In “Knowledge and Language-processing Technology that Supports and Substitutes Customer-contact Work” , we introduce technologies for achieving breakthroughs in the performance of current technologies and producing new AI technologies. These technologies include document summarizing with a certain specified length according to the application scenario and response analysis for improving the productivity of an operator involved in inside (remote) sales.

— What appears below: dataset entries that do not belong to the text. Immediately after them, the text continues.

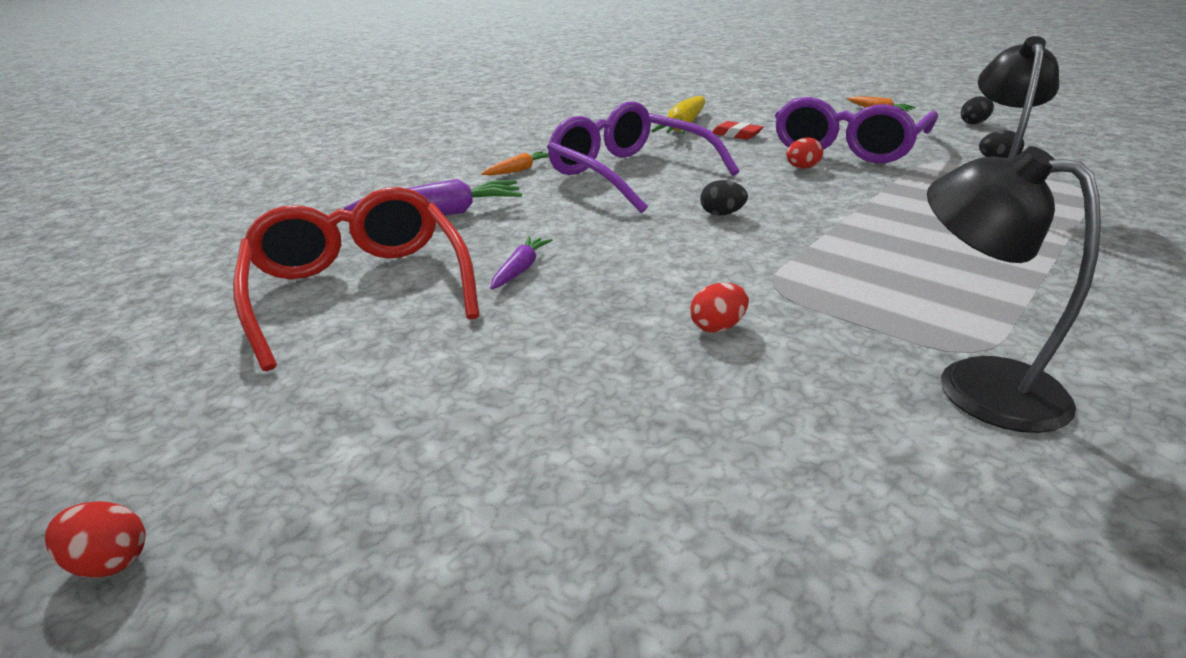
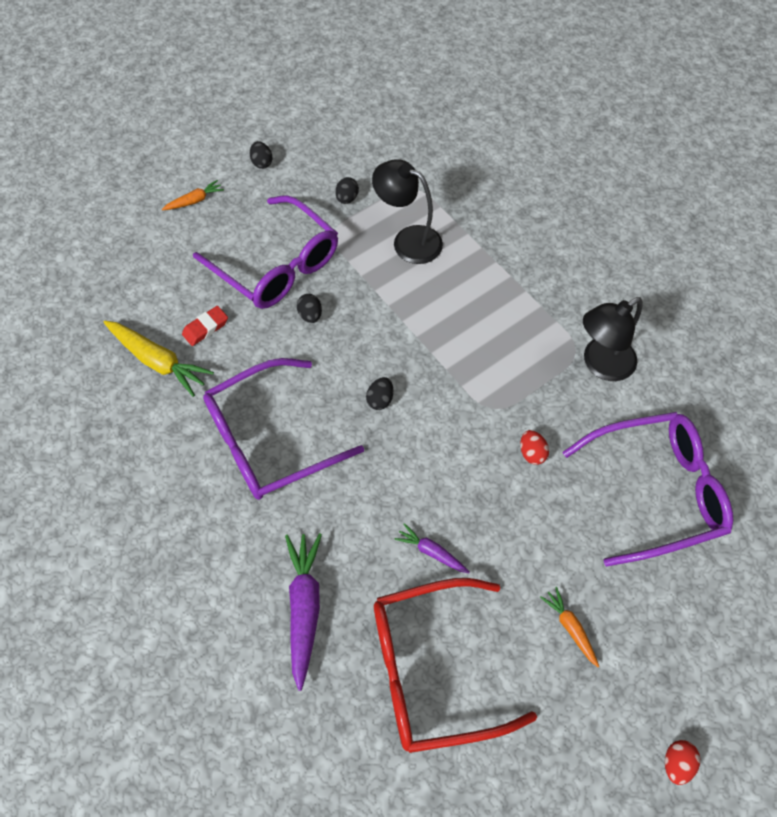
camera: 80 degrees left, 30 degrees up
orange carrot [481,151,549,175] -> orange carrot moved to [540,587,599,667]
red egg [786,137,823,169] -> black egg [297,294,322,323]
none -> purple glasses [563,412,733,567]

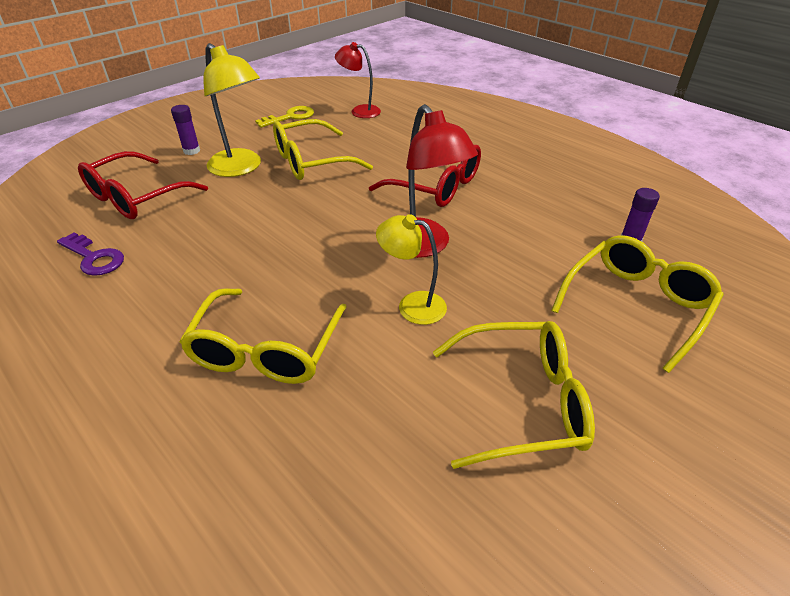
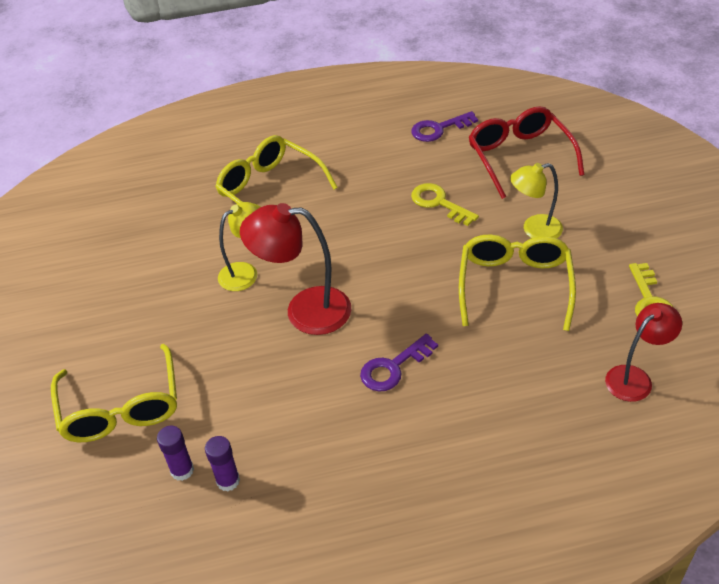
camera: 125 degrees right, 5 degrees up
purple glue stick [171,105,200,155] -> purple glue stick moved to [205,436,240,491]
yellow lamp [203,43,261,177] -> yellow lamp [510,163,563,238], size x0.65
red glasses [369,145,481,207] -> purple key [360,334,438,391]
yellow glasses [433,321,595,469] -> none
none -> yellow key [411,183,479,226]

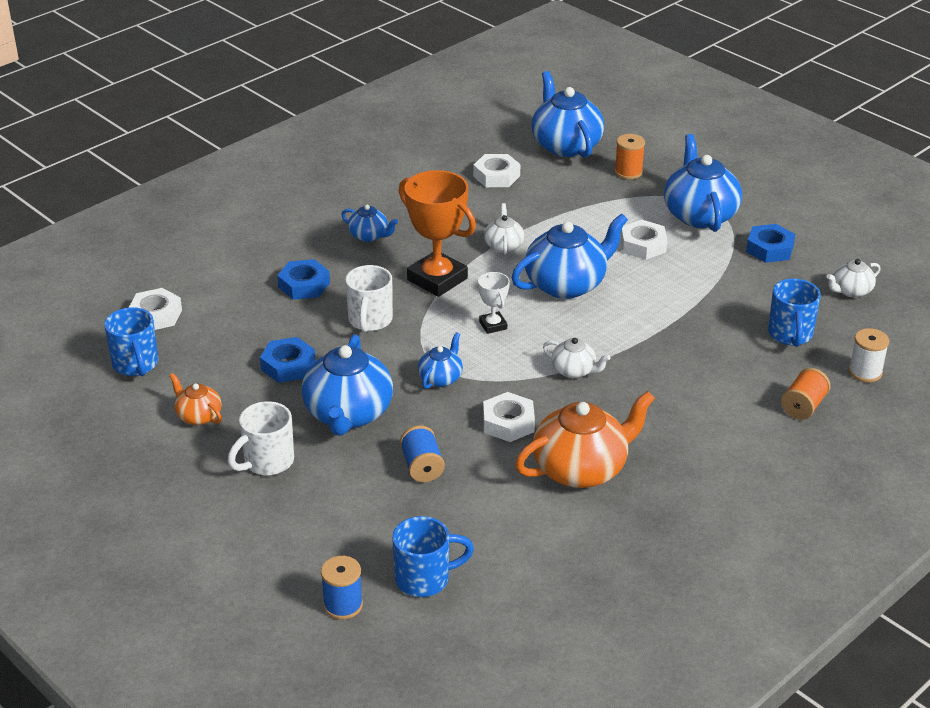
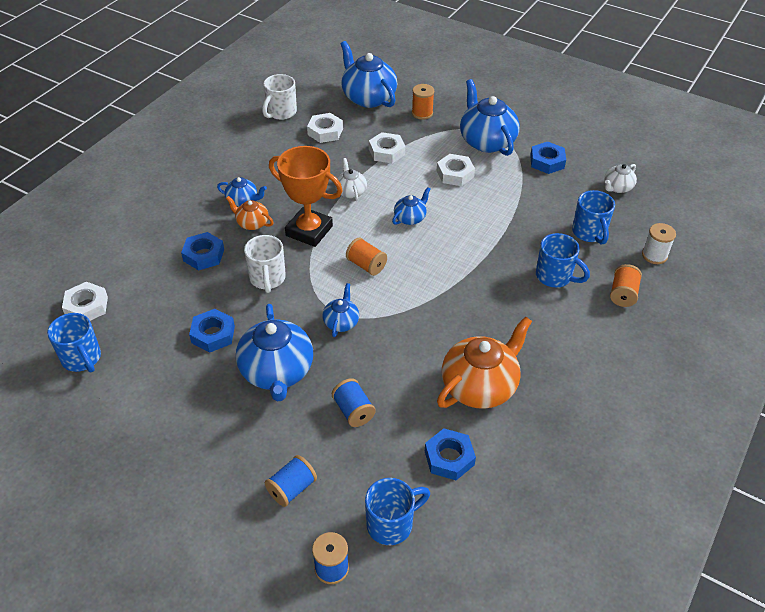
camera: 15 degrees left, 10 degrees up
orange teapot [170,373,222,425] -> orange teapot moved to [226,196,274,230]
white mug [228,401,294,475] -> white mug moved to [262,74,297,120]
white trophy [478,272,510,334] -> orange spool [346,237,387,276]
white nut [483,392,535,442] -> white nut moved to [369,132,405,163]
blue teapot [512,213,628,299] -> blue teapot [392,187,431,225], size x0.51
white teapot [543,338,611,378] -> none
none -> blue spool [265,455,317,507]
none -> blue nut [425,429,476,480]
none -> blue mug [536,233,590,287]

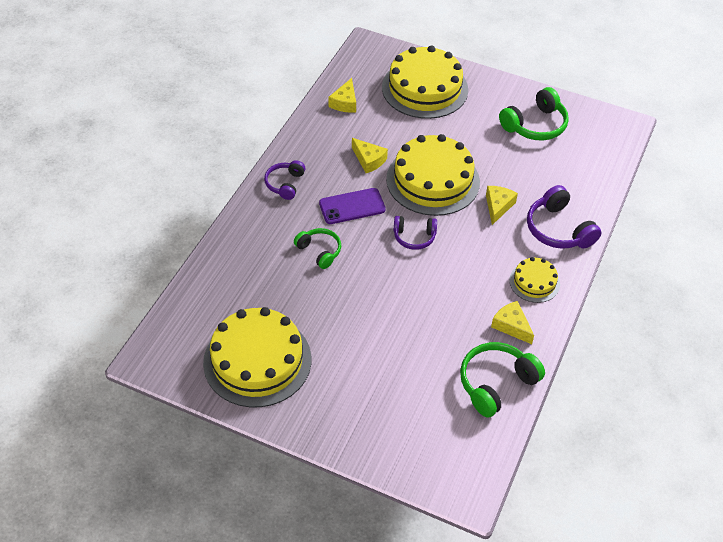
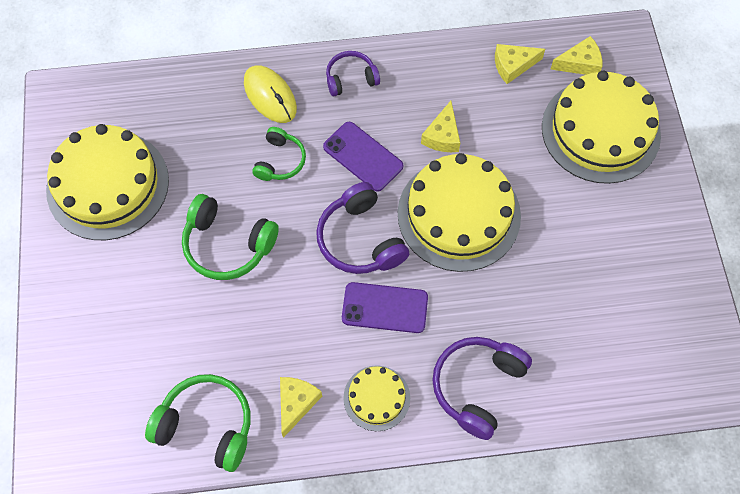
camera: 60 degrees right, 15 degrees up
purple headphones [394,216,437,250] -> purple headphones [316,182,409,274], size x1.60
yellow cheese [486,186,518,225] -> yellow cheese moved to [550,36,602,75]
green headphones [499,87,569,140] -> green headphones moved to [182,194,279,280]
none -> yellow mouse [244,65,297,123]
none -> purple phone [342,282,428,333]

Finally, to achieve a fourth-dimensional (4D) digital platform  that integrates various types of sensing data in real time and enables a variety of future predictions, the article “Spatial-information Processing Technology for Establishing a 4D Digital Platform”  introduces technology for digitalizing real-world space and point-cloud-coding technology for efficiently compressing 3D data that include temporal changes. These are technologies for efficient learning with a small amount of data and achieving breakthroughs in the performance of current technologies.
4. Anticipated use cases
We now introduce use cases of AI technologies for supporting and substituting human activities that take into account the recent COVID-19 pandemic (Fig. 1). In creating personal space, the aim is to construct a pseudo personal space for teleworking and a space that ensures privacy within one’s home. In online meetings, AI technologies will be used to support innovative collaborative work by converting the proceedings of a meeting to text, summarizing and translating the meeting, and easing the time/space constraints in people’s traditional work styles. Additionally, by letting AI do the work traditionally done by people, such as announcing, we anticipate quick work processes that require no contact among fellow workers. Finally, from the viewpoint of distribution reform, we envision the possibility of identifying goods in short supply and associated locations from social networking services (SNSs), etc. and automatically delivering those goods by recognizing 3D urban structures.
5. Future outlook
The surrounding environment is changing rapidly. To provide various means of supporting and substituting human activities, technology must deal accordingly with these changes. To this end, we plan to promote R&D with a flexible frame of mind while understanding both the macro and micro aspects of these changes.